Menteri Han mendongak, terkejut.
“Y… Yang Mulia?”
“Putraku itu terlalu santai. Terlalu asyik dengan dunianya sendiri, hingga tidak pernah serius menanggapi perjodohan atau politik istana. Kehadiran putrimu… membuatnya belajar untuk menghargai seorang wanita.”
Menteri Han terlihat ragu, lalu berkata lirih, “Tapi putri saya… berbeda dari gadis lain, Yang Mulia. Ia ceroboh, dan juga…”
Ia berhenti sejenak. “…menderita gangguan jantung sejak lahir.”
Kaisar mengangguk pelan.
“Jantungnya lemah, bukan?”
Menteri Han membeku.
“Y-Ya, Yang Mulia… saya hanya khawatir jika ia terlalu dilibatkan dalam urusan istana, itu akan memperburuk kondisinya. Saya tidak ingin ia jadi korban intrik.”
Kaisar kembali menatapnya, kali ini dengan pandangan yang lebih dalam.
“Kalau begitu… kau tidak memperhatikan kondisinya sekarang?”
Menteri Han terdiam sejenak. Lalu perlahan-lahan berkata, “Ah… akhir-akhir ini ia terlihat lebih ceria. Nafasnya lebih stabil, dan ia tampak… jauh lebih hidup.”
“Berarti pengaruh putraku sungguh besar padanya.”
Nada suara Kaisar nyaris terdengar puas.
Menteri Han tersenyum kaku. “Sepertinya begitu, Yang Mulia…”
Kaisar lalu mencondongkan tubuhnya sedikit ke depan, tatapannya berubah tajam.
“Dan tentang urusan politik... biarlah itu menjadi urusanku. Aku butuh kekuatanmu untuk mendukungku dan juga putraku. Kau hanya perlu setia.”
Menteri Han mengangkat wajahnya perlahan.
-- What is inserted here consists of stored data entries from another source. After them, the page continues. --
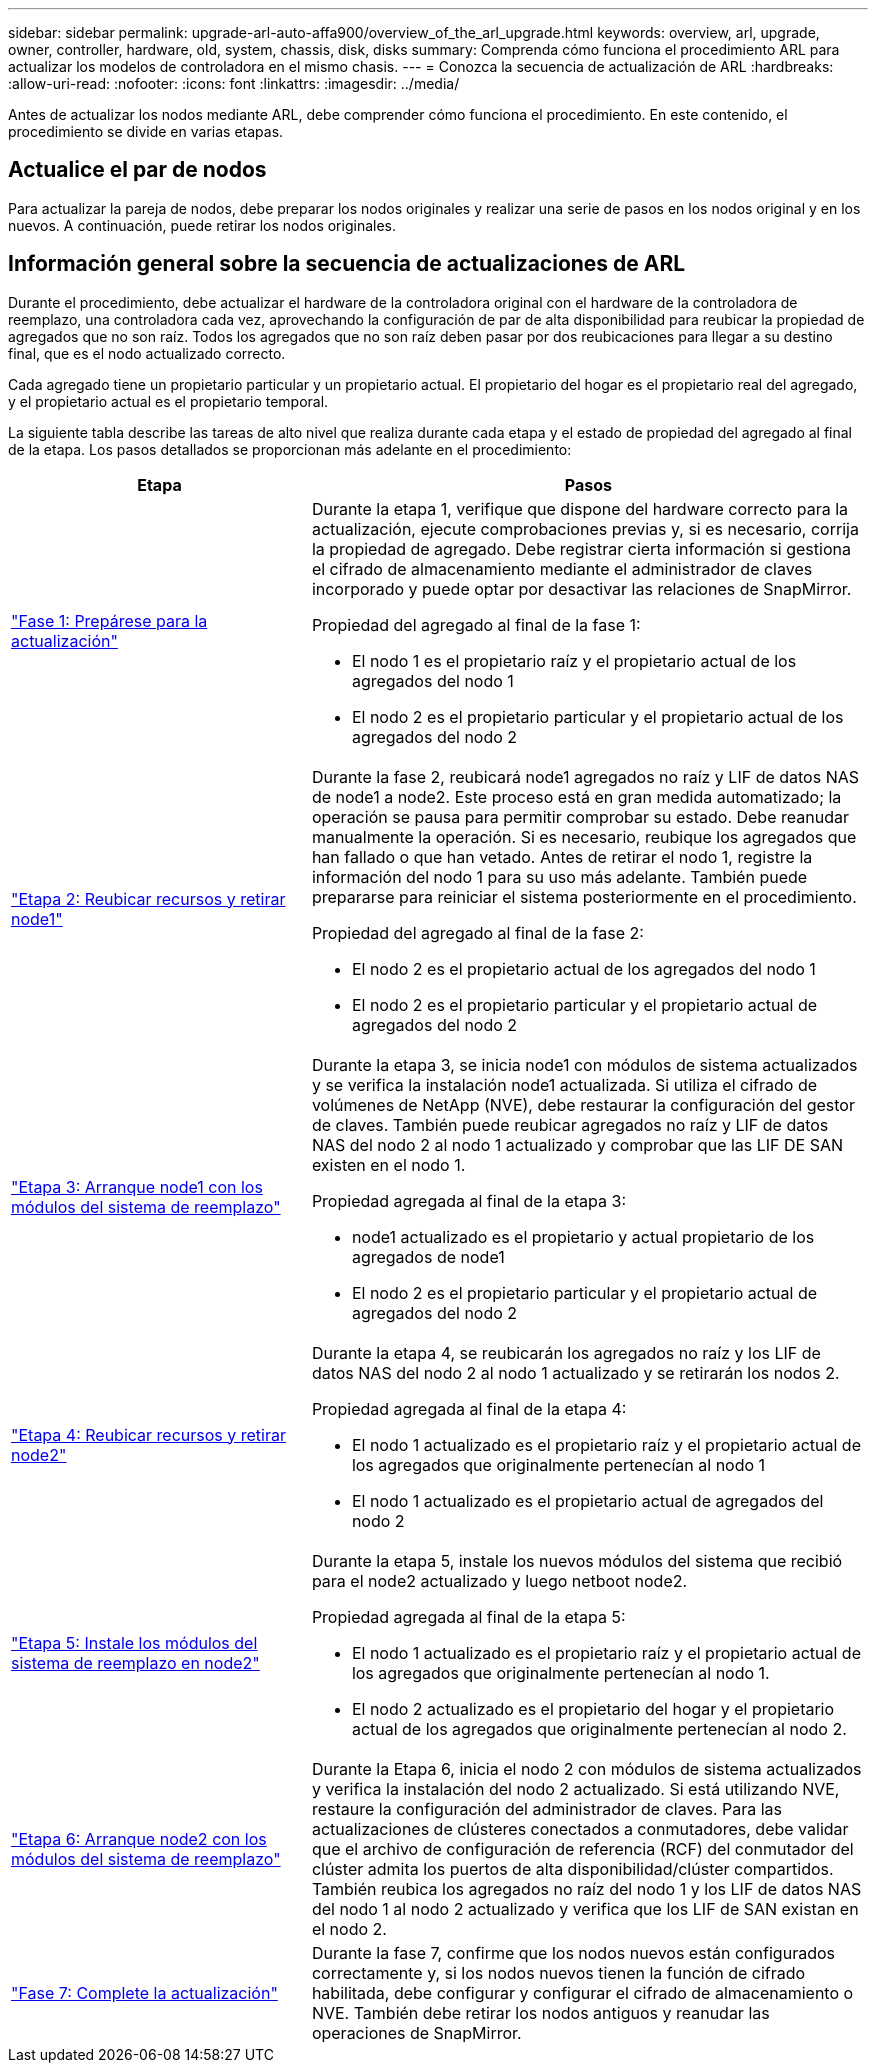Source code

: ---
sidebar: sidebar 
permalink: upgrade-arl-auto-affa900/overview_of_the_arl_upgrade.html 
keywords: overview, arl, upgrade, owner, controller, hardware, old, system, chassis, disk, disks 
summary: Comprenda cómo funciona el procedimiento ARL para actualizar los modelos de controladora en el mismo chasis. 
---
= Conozca la secuencia de actualización de ARL
:hardbreaks:
:allow-uri-read: 
:nofooter: 
:icons: font
:linkattrs: 
:imagesdir: ../media/


[role="lead"]
Antes de actualizar los nodos mediante ARL, debe comprender cómo funciona el procedimiento. En este contenido, el procedimiento se divide en varias etapas.



== Actualice el par de nodos

Para actualizar la pareja de nodos, debe preparar los nodos originales y realizar una serie de pasos en los nodos original y en los nuevos. A continuación, puede retirar los nodos originales.



== Información general sobre la secuencia de actualizaciones de ARL

Durante el procedimiento, debe actualizar el hardware de la controladora original con el hardware de la controladora de reemplazo, una controladora cada vez, aprovechando la configuración de par de alta disponibilidad para reubicar la propiedad de agregados que no son raíz. Todos los agregados que no son raíz deben pasar por dos reubicaciones para llegar a su destino final, que es el nodo actualizado correcto.

Cada agregado tiene un propietario particular y un propietario actual. El propietario del hogar es el propietario real del agregado, y el propietario actual es el propietario temporal.

La siguiente tabla describe las tareas de alto nivel que realiza durante cada etapa y el estado de propiedad del agregado al final de la etapa. Los pasos detallados se proporcionan más adelante en el procedimiento:

[cols="35,65"]
|===
| Etapa | Pasos 


| link:verify_upgrade_hardware.html["Fase 1: Prepárese para la actualización"]  a| 
Durante la etapa 1, verifique que dispone del hardware correcto para la actualización, ejecute comprobaciones previas y, si es necesario, corrija la propiedad de agregado. Debe registrar cierta información si gestiona el cifrado de almacenamiento mediante el administrador de claves incorporado y puede optar por desactivar las relaciones de SnapMirror.

Propiedad del agregado al final de la fase 1:

* El nodo 1 es el propietario raíz y el propietario actual de los agregados del nodo 1
* El nodo 2 es el propietario particular y el propietario actual de los agregados del nodo 2




| link:relocate_non_root_aggr_and_nas_data_lifs_node1_node2.html["Etapa 2: Reubicar recursos y retirar node1"]  a| 
Durante la fase 2, reubicará node1 agregados no raíz y LIF de datos NAS de node1 a node2. Este proceso está en gran medida automatizado; la operación se pausa para permitir comprobar su estado. Debe reanudar manualmente la operación. Si es necesario, reubique los agregados que han fallado o que han vetado. Antes de retirar el nodo 1, registre la información del nodo 1 para su uso más adelante. También puede prepararse para reiniciar el sistema posteriormente en el procedimiento.

Propiedad del agregado al final de la fase 2:

* El nodo 2 es el propietario actual de los agregados del nodo 1
* El nodo 2 es el propietario particular y el propietario actual de agregados del nodo 2




| link:cable-node1-for-shared-cluster-HA-storage.html["Etapa 3: Arranque node1 con los módulos del sistema de reemplazo"]  a| 
Durante la etapa 3, se inicia node1 con módulos de sistema actualizados y se verifica la instalación node1 actualizada. Si utiliza el cifrado de volúmenes de NetApp (NVE), debe restaurar la configuración del gestor de claves. También puede reubicar agregados no raíz y LIF de datos NAS del nodo 2 al nodo 1 actualizado y comprobar que las LIF DE SAN existen en el nodo 1.

Propiedad agregada al final de la etapa 3:

* node1 actualizado es el propietario y actual propietario de los agregados de node1
* El nodo 2 es el propietario particular y el propietario actual de agregados del nodo 2




| link:relocate_non_root_aggr_nas_lifs_from_node2_to_node1.html["Etapa 4: Reubicar recursos y retirar node2"]  a| 
Durante la etapa 4, se reubicarán los agregados no raíz y los LIF de datos NAS del nodo 2 al nodo 1 actualizado y se retirarán los nodos 2.

Propiedad agregada al final de la etapa 4:

* El nodo 1 actualizado es el propietario raíz y el propietario actual de los agregados que originalmente pertenecían al nodo 1
* El nodo 1 actualizado es el propietario actual de agregados del nodo 2




| link:install-aff-a30-a50-c30-c50-node2.html["Etapa 5: Instale los módulos del sistema de reemplazo en node2"]  a| 
Durante la etapa 5, instale los nuevos módulos del sistema que recibió para el node2 actualizado y luego netboot node2.

Propiedad agregada al final de la etapa 5:

* El nodo 1 actualizado es el propietario raíz y el propietario actual de los agregados que originalmente pertenecían al nodo 1.
* El nodo 2 actualizado es el propietario del hogar y el propietario actual de los agregados que originalmente pertenecían al nodo 2.




| link:boot_node2_with_a900_controller_and_nvs.html["Etapa 6: Arranque node2 con los módulos del sistema de reemplazo"]  a| 
Durante la Etapa 6, inicia el nodo 2 con módulos de sistema actualizados y verifica la instalación del nodo 2 actualizado. Si está utilizando NVE, restaure la configuración del administrador de claves. Para las actualizaciones de clústeres conectados a conmutadores, debe validar que el archivo de configuración de referencia (RCF) del conmutador del clúster admita los puertos de alta disponibilidad/clúster compartidos. También reubica los agregados no raíz del nodo 1 y los LIF de datos NAS del nodo 1 al nodo 2 actualizado y verifica que los LIF de SAN existan en el nodo 2.



| link:manage-authentication-using-kmip-servers.html["Fase 7: Complete la actualización"]  a| 
Durante la fase 7, confirme que los nodos nuevos están configurados correctamente y, si los nodos nuevos tienen la función de cifrado habilitada, debe configurar y configurar el cifrado de almacenamiento o NVE. También debe retirar los nodos antiguos y reanudar las operaciones de SnapMirror.

|===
“Yang Mulia… apakah ini ada kaitannya dengan Pangeran Wang?”
Kaisar mengangguk pelan, tetapi tegas.
“Sebentar lagi, aku akan mengangkat Pangeran Wang sebagai Putra Mahkota. Tapi… banyak yang menentangnya. Aku tak bisa sendirian dalam menghadapi perlawanan itu.”
Hening sesaat.
Kemudian, Menteri Han mengepalkan tangan di atas lututnya dan menunduk dalam.
“Saya mengerti, Yang Mulia. Saya akan bekerja keras, setia mendukungmu dan Pangeran Wang… demi istana ini, dan demi negeri ini.”
Tatapan mereka saling bertemu, tajam namun saling mengukur kekuatan.
Tak ada janji yang lebih kuat dari kata "setia" di hadapan seorang Kaisar.
Dan di balik ketenangan yang dibangun dalam ruang itu, roda kekuasaan mulai bergerak. Perlahan, tapi pasti.